FORGETTING YOU

FORGETTING YOU
Ilmu hitam dan ilmu putih



Jakarta


Mansion Stevan.


Matahari sudah tergantikan dengan sinar bulan purnama yang menyinari gelapnya malam.


Pak Ustadz yang sudah diundang oleh Mama Rara, sudah datang bersama pendampingnya. Rafael pun dikenalkan dengan Pak Ustadz tersebut, lalu mereka sekeluarga pun saling bertukar pikiran setelah mengalami beberapa hal termasuk keresahan yang sekarang melanda Rafael.


Dengan tutur kata yang jelas serta dalil-dalil yang ada, Pak Ustadz menjelaskan secara detail hingga tidak akan menimbulkan kesalahpahaman untuk ke depannya, dan hal itu masuk nalar oleh Rafael.


Segala yang dialami oleh Rafael selama lima tahun pun digambarkan oleh Pak Ustadz, dan dibenarkan olehnya.


Setelah melakukan makan malam bersama lalu sholat isya berjamaah, Rafael siap untuk dibersihkan dirinya dari hal guna-guna tersebut. Anak-anak Valerie terlebih dahulu diungsikan dikamar Valerie yang ada di lantai dua.

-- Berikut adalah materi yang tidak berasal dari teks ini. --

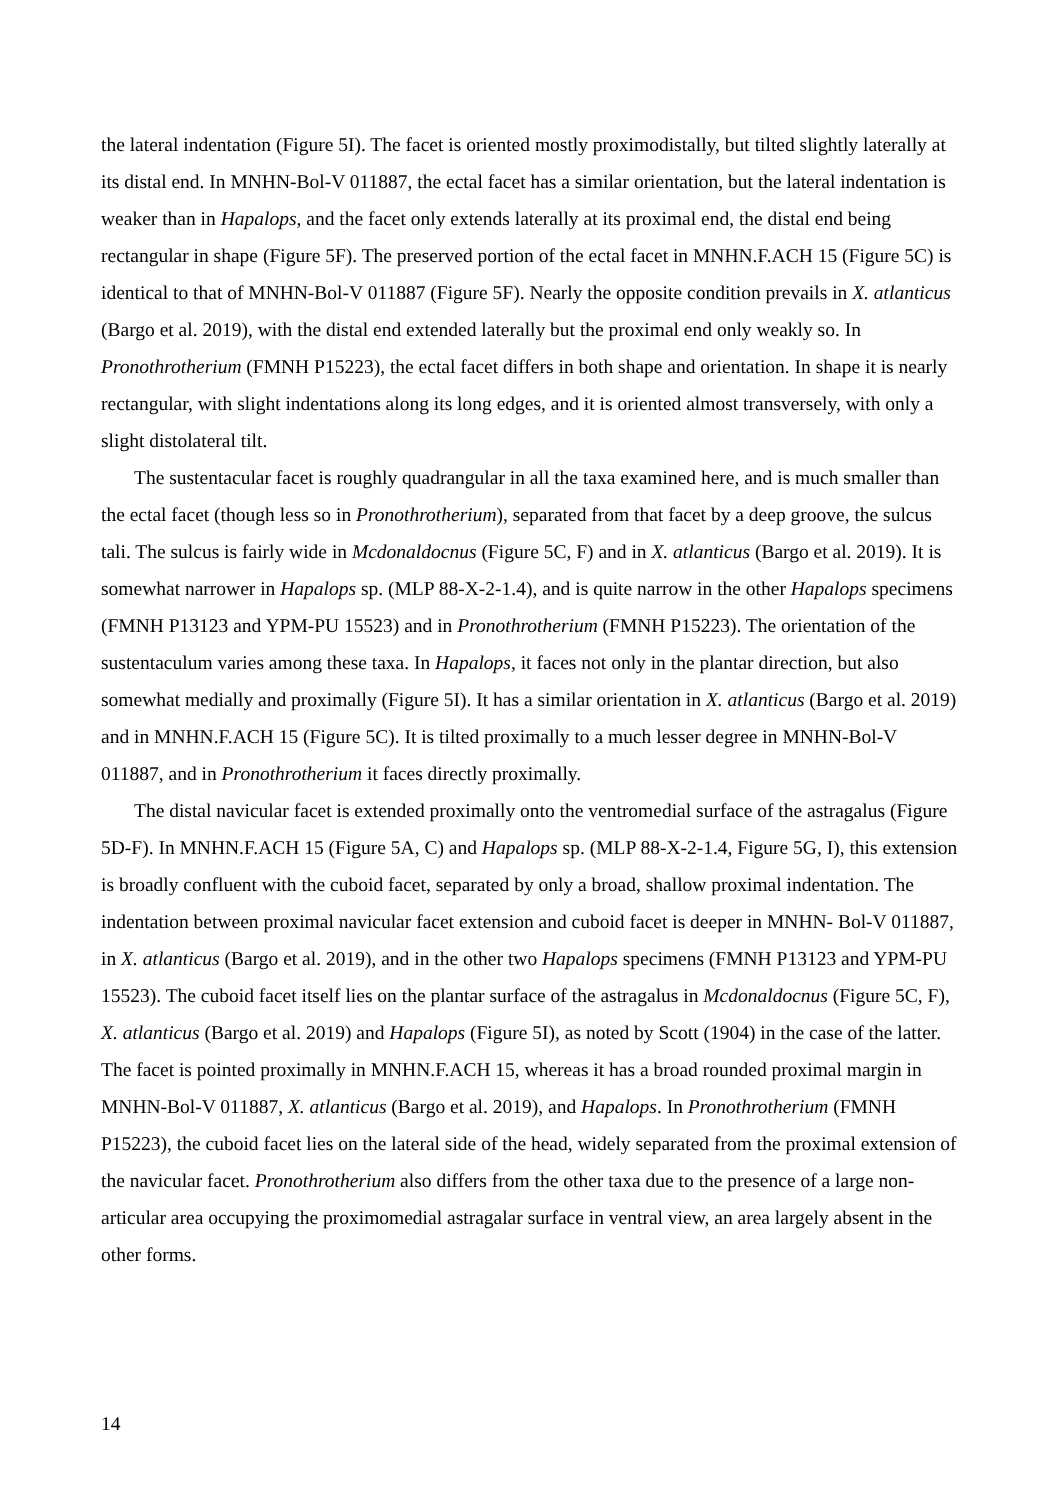the lateral indentation (Figure 5I). The facet is oriented mostly proximodistally, but tilted slightly laterally at its distal end. In MNHN-Bol-V 011887, the ectal facet has a similar orientation, but the lateral indentation is weaker than in Hapalops, and the facet only extends laterally at its proximal end, the distal end being rectangular in shape (Figure 5F). The preserved portion of the ectal facet in MNHN.F.ACH 15 (Figure 5C) is identical to that of MNHN-Bol-V 011887 (Figure 5F). Nearly the opposite condition prevails in X. atlanticus (Bargo et al. 2019), with the distal end extended laterally but the proximal end only weakly so. In Pronothrotherium (FMNH P15223), the ectal facet differs in both shape and orientation. In shape it is nearly rectangular, with slight indentations along its long edges, and it is oriented almost transversely, with only a slight distolateral tilt.
The sustentacular facet is roughly quadrangular in all the taxa examined here, and is much smaller than the ectal facet (though less so in Pronothrotherium), separated from that facet by a deep groove, the sulcus tali. The sulcus is fairly wide in Mcdonaldocnus (Figure 5C, F) and in X. atlanticus (Bargo et al. 2019). It is somewhat narrower in Hapalops sp. (MLP 88-X-2-1.4), and is quite narrow in the other Hapalops specimens (FMNH P13123 and YPM-PU 15523) and in Pronothrotherium (FMNH P15223). The orientation of the sustentaculum varies among these taxa. In Hapalops, it faces not only in the plantar direction, but also somewhat medially and proximally (Figure 5I). It has a similar orientation in X. atlanticus (Bargo et al. 2019) and in MNHN.F.ACH 15 (Figure 5C). It is tilted proximally to a much lesser degree in MNHN-Bol-V 011887, and in Pronothrotherium it faces directly proximally.
The distal navicular facet is extended proximally onto the ventromedial surface of the astragalus (Figure 5D-F). In MNHN.F.ACH 15 (Figure 5A, C) and Hapalops sp. (MLP 88-X-2-1.4, Figure 5G, I), this extension is broadly confluent with the cuboid facet, separated by only a broad, shallow proximal indentation. The indentation between proximal navicular facet extension and cuboid facet is deeper in MNHN- Bol-V 011887, in X. atlanticus (Bargo et al. 2019), and in the other two Hapalops specimens (FMNH P13123 and YPM-PU 15523). The cuboid facet itself lies on the plantar surface of the astragalus in Mcdonaldocnus (Figure 5C, F), X. atlanticus (Bargo et al. 2019) and Hapalops (Figure 5I), as noted by Scott (1904) in the case of the latter. The facet is pointed proximally in MNHN.F.ACH 15, whereas it has a broad rounded proximal margin in MNHN-Bol-V 011887, X. atlanticus (Bargo et al. 2019), and Hapalops. In Pronothrotherium (FMNH P15223), the cuboid facet lies on the lateral side of the head, widely separated from the proximal extension of the navicular facet. Pronothrotherium also differs from the other taxa due to the presence of a large non-articular area occupying the proximomedial astragalar surface in ventral view, an area largely absent in the other forms.
14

Mama Rara yang masih mengenakan mukena serta papa Stevan mendampingi Rafael untuk di ruqyah.


“Bismillahirrahmanirrahim.” Pak Ustadz mulai membacakan ayat suci Al Qur'an khusus pengusir jin, sedangkan pendamping Pak Ustadz sudah berada di sisi Rafael untuk menjaga-jaga jika terjadi reaksi pada tubuh pria itu.


Dan benar saja baru beberapa ayat, tubuh Rafael mulai terasa kepanasan, tidak mau mendengar lantunan ayat Al-Qur'an. Pria itu menutup telinganya dan berteriak bagaikan orang kerasukan.


“Pak Rafael, istighfar, sebut nama Allah,“ pinta pendamping tersebut, agar Rafael bisa melawannya juga.


Disaat yang bersamaan di daerah Cianjur, Bu Laras sedang berada di rumah orang pintar. Ibu kandung Delia ini sedang melihat orang pintar itu komat kamit di atas sesajen dan dupa kemenyan itu.


Pria yang memakai pakaian berwarna serba hitam itu tiba-tiba kedua bola matanya melotot seperti sedang merasakan sesuatu, lalu hidungnya menghirup asap kemenyan itu sebanyak-banyaknya.


“Sontoloyo, ternyata dia berguru juga!” kata dukun tersebut.


“Berguru, calon menantu saya punya guru begitu?” pertanyaan yang bodoh dari Bu Laras.


“Mana uang yang saya minta tempo hari Bu Laras? Calon menantu mu ini sepertinya sudah tahu jika dia diguna-guna. Saya harus mengajak teman agar lebih kuat melawan mereka semua jika ibu mau segera bisa menguasainya kembali!” sahut dukun tersebut.


Bu Laras mendesah, karena sudah beberapa hari ini dia tidak bisa menghubungi ponsel Delia, dan dia pun tak punya simpanan uang lagi.


“Saya minta waktu dulu Pak, tapi saya minta dikerjakan dulu,” pinta Bu Laras.


“Kapan Ibu bisa membayarnya?” kembali bertanya dukun itu.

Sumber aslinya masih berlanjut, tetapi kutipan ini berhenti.